Identifying Information from Observations with Uncertainty and Novelty

arXiv stat.ML / 4/17/2026

💬 OpinionIdeas & Deep AnalysisModels & Research

Key Points

  • The paper studies how a learning system can identify the underlying data-generating process from observations that include uncertainty and novelty, while choosing the hypothesis that best matches the observed data.
  • It formalizes “identifying information” as the bits that verify or falsify a hypothesis about the data-generating process, and provides information-theoretic characterization of hypothesis identification computation.
  • The authors define hypothesis identification and sample complexity using an indicator-function computation over a hypothesis set, connecting algorithmic and probabilistic notions of information.
  • They derive sample-complexity results across different data-generating regimes, from deterministic processes to ergodic stationary stochastic processes, linking finite-step identification with asymptotic statistics and PAC-learning.
  • The work also shows that, for computable PAC-Bayes learners on a fixed finite hypothesis set, the sample-complexity distribution is determined by moments under the prior, making accurate approximations computable to arbitrary precision within available resources.

Abstract

A machine that learns a task from observations must encounter and process uncertainty and novelty, especially when it is to maintain performance when observing new information and to select the hypothesis that best fits the current observations.

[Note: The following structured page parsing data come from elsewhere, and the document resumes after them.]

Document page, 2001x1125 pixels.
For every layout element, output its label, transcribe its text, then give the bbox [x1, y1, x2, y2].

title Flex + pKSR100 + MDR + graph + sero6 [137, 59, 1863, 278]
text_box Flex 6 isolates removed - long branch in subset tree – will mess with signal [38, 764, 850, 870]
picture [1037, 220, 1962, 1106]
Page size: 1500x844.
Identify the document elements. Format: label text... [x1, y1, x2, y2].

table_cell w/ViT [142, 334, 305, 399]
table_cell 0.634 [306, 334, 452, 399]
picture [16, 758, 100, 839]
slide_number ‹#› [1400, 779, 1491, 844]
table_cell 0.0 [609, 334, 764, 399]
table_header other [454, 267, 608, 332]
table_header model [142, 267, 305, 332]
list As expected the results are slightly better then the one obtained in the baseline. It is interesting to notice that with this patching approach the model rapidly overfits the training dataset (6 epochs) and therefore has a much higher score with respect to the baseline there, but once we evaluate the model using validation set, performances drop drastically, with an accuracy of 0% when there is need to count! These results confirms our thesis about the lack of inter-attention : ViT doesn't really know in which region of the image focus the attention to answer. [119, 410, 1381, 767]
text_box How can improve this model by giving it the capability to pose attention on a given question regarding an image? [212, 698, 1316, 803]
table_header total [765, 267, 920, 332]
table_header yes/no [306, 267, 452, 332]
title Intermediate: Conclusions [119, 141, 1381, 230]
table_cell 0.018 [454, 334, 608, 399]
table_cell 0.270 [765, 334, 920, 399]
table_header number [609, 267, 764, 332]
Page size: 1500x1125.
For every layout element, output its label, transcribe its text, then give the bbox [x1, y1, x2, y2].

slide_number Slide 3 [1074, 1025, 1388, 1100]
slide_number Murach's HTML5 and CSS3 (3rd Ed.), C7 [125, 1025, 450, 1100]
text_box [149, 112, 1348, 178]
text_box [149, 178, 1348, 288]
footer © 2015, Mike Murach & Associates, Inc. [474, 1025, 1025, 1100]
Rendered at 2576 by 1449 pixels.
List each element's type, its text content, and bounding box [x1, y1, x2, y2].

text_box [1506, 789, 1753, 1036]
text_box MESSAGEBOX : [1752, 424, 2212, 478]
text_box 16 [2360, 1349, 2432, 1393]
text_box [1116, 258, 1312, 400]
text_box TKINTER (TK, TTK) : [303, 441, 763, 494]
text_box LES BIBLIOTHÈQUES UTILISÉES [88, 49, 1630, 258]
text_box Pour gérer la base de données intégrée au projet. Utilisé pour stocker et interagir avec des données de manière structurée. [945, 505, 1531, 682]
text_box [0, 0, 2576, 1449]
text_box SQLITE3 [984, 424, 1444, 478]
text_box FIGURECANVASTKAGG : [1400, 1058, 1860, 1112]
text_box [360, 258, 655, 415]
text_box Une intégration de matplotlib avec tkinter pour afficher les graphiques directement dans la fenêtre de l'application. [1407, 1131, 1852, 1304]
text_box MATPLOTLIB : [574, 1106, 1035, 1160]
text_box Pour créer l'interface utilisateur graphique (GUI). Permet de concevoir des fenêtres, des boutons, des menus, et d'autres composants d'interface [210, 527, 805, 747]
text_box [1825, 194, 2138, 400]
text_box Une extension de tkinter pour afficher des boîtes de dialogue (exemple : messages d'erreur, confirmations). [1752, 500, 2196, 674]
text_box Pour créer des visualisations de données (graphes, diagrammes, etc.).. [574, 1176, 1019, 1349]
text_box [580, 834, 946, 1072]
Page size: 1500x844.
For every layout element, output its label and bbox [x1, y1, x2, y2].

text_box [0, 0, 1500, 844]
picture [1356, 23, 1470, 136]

In this context, some key questions arise: what and how much information did the observations provide, how much information is required to identify the data-generating process, how many observations remain to get that information, and how does a predictor determine that it has observed novel information? We formalize identifying information to answer these questions and synthesize prior works. Identifying information are bits that verify or falsify a hypothesis as the data-generating process. In this formalization, we prove the information theoretic characteristics of the computation of hypothesis identification and the resulting sample complexity. We define hypothesis identification and sample complexity via the computation of an indicator function over a set of hypotheses, bridging algorithmic and probabilistic information. We detail the sample complexity and its properties for data-generating processes ranging from deterministic processes to ergodic stationary stochastic processes, which connect the notion of identifying information in finite steps with asymptotic statistics and PAC-learning. The indicator function's computation naturally formalizes novel information and its identification from observations with respect to a hypothesis set, which detects a misspecified hypothesis set. We also proved that a computable PAC-Bayes learners' sample complexity distribution is determined by its moments in terms of the prior probability distribution over a fixed finite hypothesis set, and thus an approximation of the sample complexity distribution is always computable within the desired precision that resources allow.